Einbeziehung von Minderheiten (Inklusion)
In diesem Projekt wurden Angehörige von Minderheiten nicht explizit adressiert.
Die wichtigsten Lernerfahrungen
Das Projekt „Verlängerte Säugezeit auf Bioschweinebetrieben (Projekt in EIP-AGRI)“ hat praxisnah gezeigt, dass eine Säugezeit von bis zu 63 Tagen tiergesundheitlich sinnvoll, arbeitswirtschaftlich machbar und unter bestimmten Bedingungen auch betriebswirtschaftlich vertretbar ist. Die Umsetzung brachte nicht nur neue Erkenntnisse über tierwohlorientierte Haltungsstrategien, sondern auch über die Zusammenarbeit zwischen Praxis, Forschung und Beratung.
Die folgenden vier Themenfelder fassen die wichtigsten Lernerfahrungen zusammen:
- Tiergesundheit und Produktionsleistung profitieren – aber nicht automatisch die wichtigsten agrarischen Erkenntnisse zeigen: Eine verlängerte Säugezeit kann zu gesünderen, robusteren Ferkeln führen – mit besserer Lebendmasseentwicklung und stabilerer Gesundheit. Auch die körperliche Verfassung der Sauen blieb unter praxisgerechten Bedingungen erhalten. Dennoch sind die Vorteile nicht automatisch gegeben. Ein zentraler Lernpunkt ist, dass die Haltungssysteme, das Management und die Fütterung sorgfältig angepasst werden müssen, um die positiven Effekte zu erreichen. Die Säugezeit allein ist kein Garant für gesunde Tiere – sie wirkt nur im Zusammenspiel mit einem gut organisierten Gesamtsystem.
- Erfolgsfaktor: Partizipation und echter Praxisbezug Ein entscheidender Erfolgsfaktor war die enge Einbindung der Praxisbetriebe. Die Landwirtinnen und Landwirte wurden nicht nur befragt, sondern als „Co-Forschende“ aktiv in Erprobung, Datenerhebung und Reflexion einbezogen. Das hat die Akzeptanz und Praxistauglichkeit der Ergebnisse stark erhöht. Durch diesen partnerschaftlichen Ansatz konnten Maßnahmen flexibel angepasst werden – zum Beispiel bei Umstellungen von Abferkelrhythmen, Fütterung oder Stallnutzung. Für ähnliche Projekte empfiehlt sich eine klare Co-Kreation statt Top-down-Entwicklung, besonders in sensiblen Bereichen wie Tierhaltung.
- Organisatorischer und wirtschaftlicher Realismus ist entscheidend: Nicht alle Betriebe konnten die Säugezeit auf Anhieb verlängern – teils aus arbeitswirtschaftlichen oder baulichen Gründen. Hier zeigte sich: Für eine flächendeckende Umstellung sind angepasste Zeitplanung, Stallkonzepte und Rhythmen notwendig, damit der Mehraufwand nicht zu Lasten der Betriebsführung geht. Zudem zeigte die ökonomische Auswertung, dass sich die längere Säugezeit wirtschaftlich nur bei bestimmten Voraussetzungen lohnt, etwa bei Futtereinsparung, geringeren Verlusten oder stabiler Sauengesundheit. Pauschale Empfehlungen sind daher nicht möglich – betriebsindividuelle Lösungen sind nötig.
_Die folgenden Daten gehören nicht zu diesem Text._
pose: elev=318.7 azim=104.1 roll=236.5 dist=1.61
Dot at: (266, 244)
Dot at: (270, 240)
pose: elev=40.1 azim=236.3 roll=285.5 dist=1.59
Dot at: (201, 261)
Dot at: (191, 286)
- Ungeplante Einflüsse und soziale Lerneffekte: Ein nicht planbares, aber prägendes Element war der offene Austausch unter den Betrieben – etwa in Workshops, Feldtagen oder im Peer-to-Peer-Lernen. Viele Landwirtinnen und Landwirte betonten, wie wichtig der gegenseitige Erfahrungstransfer war – nicht nur für fachliche Fragen, sondern auch zur Bestärkung in ethischen Haltungsentscheidungen.
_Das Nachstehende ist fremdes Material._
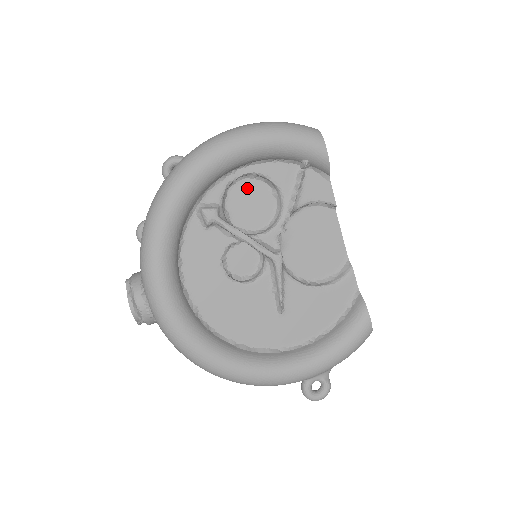
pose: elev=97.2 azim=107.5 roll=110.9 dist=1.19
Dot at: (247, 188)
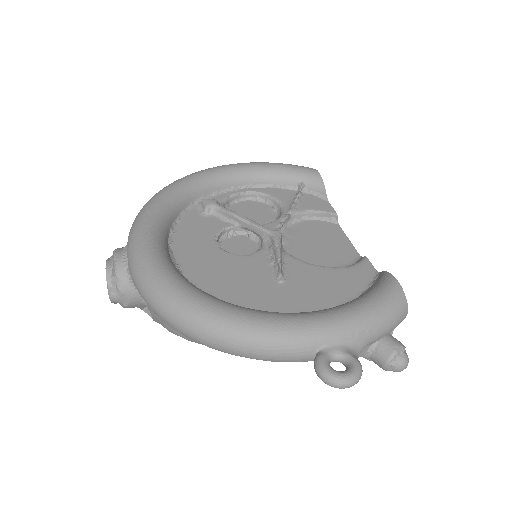
Dot at: (249, 205)
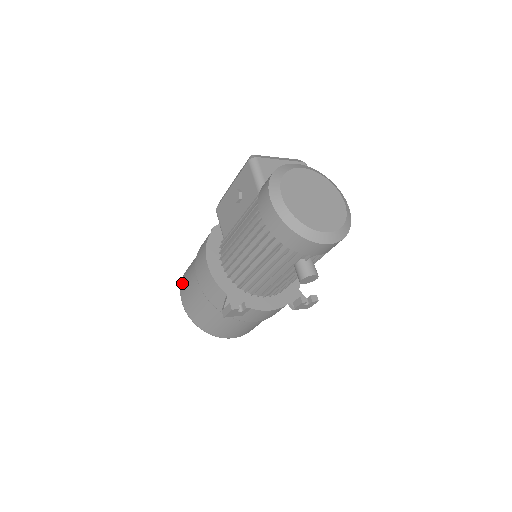
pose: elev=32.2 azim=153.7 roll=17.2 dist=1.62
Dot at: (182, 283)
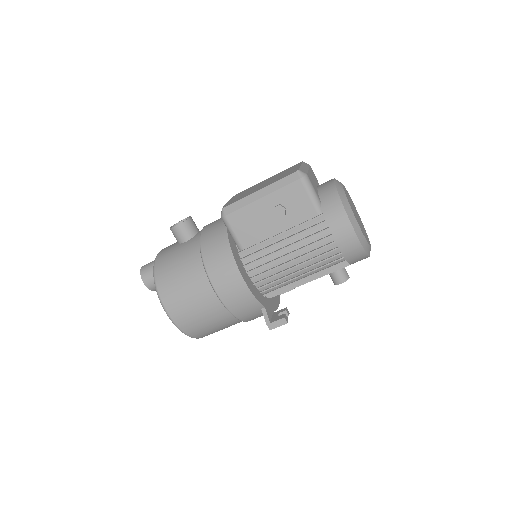
Dot at: (167, 297)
Hier liegt eine wichtige soziale Lernebene: Die verlängerte Säugezeit wurde nicht nur als technische Maßnahme verstanden, sondern auch als Teil eines grundsätzlich anderen Tierverständnisses, das viele junge oder weibliche Betriebsleitende besonders mittragen. Zudem hatte die Projektlaufzeit mit den Herausforderungen der COVID-19-Pandemie zu kämpfen, was direkte Treffen zeitweise einschränkte. Die rasche Umstellung auf digitale Austauschformate und individualisierte Beratung war erfolgreich, zeigt aber: Projekte dieser Art sollten ausreichend flexibel in der Methodenwahl bleiben, um auf äußere Umstände reagieren zu können.
Übertragbarkeit
Die Projektergebnisse lassen sich auf (Bio-)Schweinebetriebe mit vergleichbaren Voraussetzungen in der Europäischen Union unmittelbar übertragen.